DOCUMENT SECTION:
General characteristics
- Class & type: Gilliam-class attack transport
- Displacement: 4,247 tons (lt), 7,080 t.(fl)
- Length: 426 ft (130 m)
- Beam: 58 ft (18 m)
- Draft: 16 ft (4.9 m)
- Propulsion: Westinghouse turboelectric drive, 2 boilers, 2 propellers, Design shaft horsepower 6,000
- Speed: 17 knots
- Capacity: 47 Officers, 802 Enlisted
- Crew: 27 Officers, 295 Enlisted
- Armament: 1 x 5"/38 caliber dual-purpose gun mount, 4 x twin 40mm gun mounts, 10 x single 20mm gun mounts
- Notes: MCV Hull No. ?, hull type S4-SE2-BD1

= USS Fallon =

American attack transport vessel

USS Fallon (APA-81) was a Gilliam-class attack transport that served with the US Navy during World War II. Commissioned late in the war, she was initially assigned to transport duties and consequently did not participate in combat operations.

Fallon was named after a county in Montana. She was launched 14 December 1944 by Consolidated Steel at Wilmington, California, and commissioned 14 February 1945.

==Operational history==

===World War II===
Fallon sailed from San Pedro 12 April 1945 for Pearl Harbor, her base from 21 April to 22 May on two voyages to the Marshalls, Marianas, and Gilberts with garrison troops. She returned to the west coast 28 May, made another voyage to Honolulu and Eniwetok carrying soldiers, and arrived at Pearl Harbor once more 9 August.

====After hostilities====

At Pearl, Fallon loaded Marines, whom she landed at Sasebo, Japan, for occupation duty 22 September.

The attack transport carried servicemen eligible for discharge from Okinawa and Sasebo to San Diego between 23 September and 29 October 1945, then made another voyage to the Philippines to return veterans.

===Operation Crossroads===
At San Francisco from 5 January 1946 to 16 February, and then at Pearl Harbor, she was prepared for use as a target ship in Operation Crossroads, the atomic weapons tests at Bikini Atoll. She reached the Marshalls 28 May, and after the experiments, was towed to Kwajalein for study.

===Decommission===
Decommissioned 20 September 1946, she was sunk off Kwajalein on 11 March 1948.

(Chart-based quiz items)

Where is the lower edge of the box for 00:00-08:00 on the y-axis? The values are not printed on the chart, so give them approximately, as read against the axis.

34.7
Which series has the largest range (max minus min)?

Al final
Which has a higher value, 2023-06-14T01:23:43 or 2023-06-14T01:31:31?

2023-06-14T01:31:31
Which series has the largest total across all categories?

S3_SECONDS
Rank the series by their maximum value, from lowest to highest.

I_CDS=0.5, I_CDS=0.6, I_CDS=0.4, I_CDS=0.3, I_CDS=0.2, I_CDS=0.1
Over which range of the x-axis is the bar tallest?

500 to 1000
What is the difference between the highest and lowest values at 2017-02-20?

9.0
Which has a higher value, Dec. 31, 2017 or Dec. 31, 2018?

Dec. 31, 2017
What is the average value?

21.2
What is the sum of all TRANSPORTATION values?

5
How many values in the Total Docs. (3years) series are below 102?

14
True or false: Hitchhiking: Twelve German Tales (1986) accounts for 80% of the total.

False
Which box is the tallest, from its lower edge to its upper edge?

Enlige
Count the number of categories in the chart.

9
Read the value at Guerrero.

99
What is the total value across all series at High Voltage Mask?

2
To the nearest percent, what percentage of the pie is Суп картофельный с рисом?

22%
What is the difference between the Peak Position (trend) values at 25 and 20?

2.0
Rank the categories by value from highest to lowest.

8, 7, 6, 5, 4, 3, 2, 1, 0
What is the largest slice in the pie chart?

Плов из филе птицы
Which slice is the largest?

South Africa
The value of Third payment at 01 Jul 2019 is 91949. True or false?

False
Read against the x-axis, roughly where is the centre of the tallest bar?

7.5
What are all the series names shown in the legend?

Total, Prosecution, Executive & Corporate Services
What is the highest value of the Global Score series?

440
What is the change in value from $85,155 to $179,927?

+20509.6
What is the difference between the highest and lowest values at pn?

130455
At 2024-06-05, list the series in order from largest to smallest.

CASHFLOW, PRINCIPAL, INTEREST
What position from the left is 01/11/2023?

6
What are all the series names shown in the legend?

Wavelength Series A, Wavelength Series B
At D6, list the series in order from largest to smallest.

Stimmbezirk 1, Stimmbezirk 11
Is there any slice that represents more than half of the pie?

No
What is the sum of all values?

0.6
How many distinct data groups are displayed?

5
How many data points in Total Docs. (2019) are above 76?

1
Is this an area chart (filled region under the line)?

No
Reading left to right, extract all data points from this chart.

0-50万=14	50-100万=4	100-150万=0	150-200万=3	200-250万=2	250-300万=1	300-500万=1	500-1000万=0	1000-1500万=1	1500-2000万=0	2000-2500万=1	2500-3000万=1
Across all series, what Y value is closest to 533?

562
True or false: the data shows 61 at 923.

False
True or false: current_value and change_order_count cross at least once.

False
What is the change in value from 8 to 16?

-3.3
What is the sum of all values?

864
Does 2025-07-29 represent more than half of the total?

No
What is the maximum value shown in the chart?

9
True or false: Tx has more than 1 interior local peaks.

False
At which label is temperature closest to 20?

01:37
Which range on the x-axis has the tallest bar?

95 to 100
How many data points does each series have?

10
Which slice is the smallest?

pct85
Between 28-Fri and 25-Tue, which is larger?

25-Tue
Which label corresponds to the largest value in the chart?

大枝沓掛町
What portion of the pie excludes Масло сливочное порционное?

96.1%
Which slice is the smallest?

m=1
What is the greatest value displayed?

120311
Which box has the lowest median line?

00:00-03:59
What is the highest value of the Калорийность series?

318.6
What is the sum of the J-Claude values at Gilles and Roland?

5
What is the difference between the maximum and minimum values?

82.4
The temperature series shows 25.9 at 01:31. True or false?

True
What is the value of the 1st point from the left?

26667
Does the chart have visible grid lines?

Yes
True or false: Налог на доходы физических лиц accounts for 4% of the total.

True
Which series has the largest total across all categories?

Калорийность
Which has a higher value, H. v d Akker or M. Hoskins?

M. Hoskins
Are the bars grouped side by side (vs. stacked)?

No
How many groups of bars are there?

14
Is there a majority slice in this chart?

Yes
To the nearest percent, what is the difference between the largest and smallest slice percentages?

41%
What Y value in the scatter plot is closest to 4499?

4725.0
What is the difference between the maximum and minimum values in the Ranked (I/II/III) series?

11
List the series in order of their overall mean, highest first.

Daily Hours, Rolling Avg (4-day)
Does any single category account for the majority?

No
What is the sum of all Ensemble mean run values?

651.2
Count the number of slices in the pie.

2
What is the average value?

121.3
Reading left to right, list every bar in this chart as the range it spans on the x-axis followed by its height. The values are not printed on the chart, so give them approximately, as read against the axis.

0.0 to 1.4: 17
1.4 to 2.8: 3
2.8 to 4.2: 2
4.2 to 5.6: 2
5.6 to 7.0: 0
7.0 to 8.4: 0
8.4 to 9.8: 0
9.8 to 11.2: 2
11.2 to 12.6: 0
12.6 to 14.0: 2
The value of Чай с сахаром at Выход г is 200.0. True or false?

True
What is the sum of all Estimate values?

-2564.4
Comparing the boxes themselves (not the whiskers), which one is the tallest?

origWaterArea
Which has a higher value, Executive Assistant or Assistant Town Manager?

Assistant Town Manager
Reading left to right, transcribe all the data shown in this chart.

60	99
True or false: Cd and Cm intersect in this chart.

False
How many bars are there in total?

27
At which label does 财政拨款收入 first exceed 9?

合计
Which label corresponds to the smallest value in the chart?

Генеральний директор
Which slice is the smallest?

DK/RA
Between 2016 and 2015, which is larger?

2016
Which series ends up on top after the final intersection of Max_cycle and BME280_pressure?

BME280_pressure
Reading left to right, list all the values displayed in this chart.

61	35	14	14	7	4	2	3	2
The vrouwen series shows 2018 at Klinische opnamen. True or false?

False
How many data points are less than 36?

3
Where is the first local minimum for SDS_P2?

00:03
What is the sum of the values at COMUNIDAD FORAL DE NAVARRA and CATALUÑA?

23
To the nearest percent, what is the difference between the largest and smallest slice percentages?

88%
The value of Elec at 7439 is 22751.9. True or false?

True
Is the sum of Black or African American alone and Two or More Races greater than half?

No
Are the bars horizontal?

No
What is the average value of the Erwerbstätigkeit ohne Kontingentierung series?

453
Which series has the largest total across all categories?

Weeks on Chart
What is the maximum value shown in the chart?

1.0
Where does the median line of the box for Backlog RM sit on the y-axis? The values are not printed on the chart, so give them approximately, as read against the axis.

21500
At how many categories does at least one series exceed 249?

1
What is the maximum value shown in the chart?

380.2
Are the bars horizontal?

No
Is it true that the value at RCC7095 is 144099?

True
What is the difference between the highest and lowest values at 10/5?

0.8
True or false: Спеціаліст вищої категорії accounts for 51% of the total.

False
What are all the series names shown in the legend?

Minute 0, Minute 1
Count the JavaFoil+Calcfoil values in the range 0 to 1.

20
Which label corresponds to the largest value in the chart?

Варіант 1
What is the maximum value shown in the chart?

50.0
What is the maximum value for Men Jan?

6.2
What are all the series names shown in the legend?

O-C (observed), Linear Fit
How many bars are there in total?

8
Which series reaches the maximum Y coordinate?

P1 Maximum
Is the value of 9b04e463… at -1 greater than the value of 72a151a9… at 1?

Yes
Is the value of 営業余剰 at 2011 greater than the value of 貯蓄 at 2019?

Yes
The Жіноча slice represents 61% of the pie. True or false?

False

INSTRUCTIONS FOR THE TASK: Reproduce the entire article on USS Fallon word for word. This material was taken from a different source than the article.

EXERCISE RESULT:
General characteristics
- Class & type: Gilliam-class attack transport
- Displacement: 4,247 tons (lt), 7,080 t.(fl)
- Length: 426 ft (130 m)
- Beam: 58 ft (18 m)
- Draft: 16 ft (4.9 m)
- Propulsion: Westinghouse turboelectric drive, 2 boilers, 2 propellers, Design shaft horsepower 6,000
- Speed: 17 knots
- Capacity: 47 Officers, 802 Enlisted
- Crew: 27 Officers, 295 Enlisted
- Armament: 1 x 5"/38 caliber dual-purpose gun mount, 4 x twin 40mm gun mounts, 10 x single 20mm gun mounts
- Notes: MCV Hull No. ?, hull type S4-SE2-BD1

= USS Fallon =

American attack transport vessel

USS Fallon (APA-81) was a Gilliam-class attack transport that served with the US Navy during World War II. Commissioned late in the war, she was initially assigned to transport duties and consequently did not participate in combat operations.

Fallon was named after a county in Montana. She was launched 14 December 1944 by Consolidated Steel at Wilmington, California, and commissioned 14 February 1945.

==Operational history==

===World War II===
Fallon sailed from San Pedro 12 April 1945 for Pearl Harbor, her base from 21 April to 22 May on two voyages to the Marshalls, Marianas, and Gilberts with garrison troops. She returned to the west coast 28 May, made another voyage to Honolulu and Eniwetok carrying soldiers, and arrived at Pearl Harbor once more 9 August.

====After hostilities====

At Pearl, Fallon loaded Marines, whom she landed at Sasebo, Japan, for occupation duty 22 September.

The attack transport carried servicemen eligible for discharge from Okinawa and Sasebo to San Diego between 23 September and 29 October 1945, then made another voyage to the Philippines to return veterans.

===Operation Crossroads===
At San Francisco from 5 January 1946 to 16 February, and then at Pearl Harbor, she was prepared for use as a target ship in Operation Crossroads, the atomic weapons tests at Bikini Atoll. She reached the Marshalls 28 May, and after the experiments, was towed to Kwajalein for study.

===Decommission===
Decommissioned 20 September 1946, she was sunk off Kwajalein on 11 March 1948.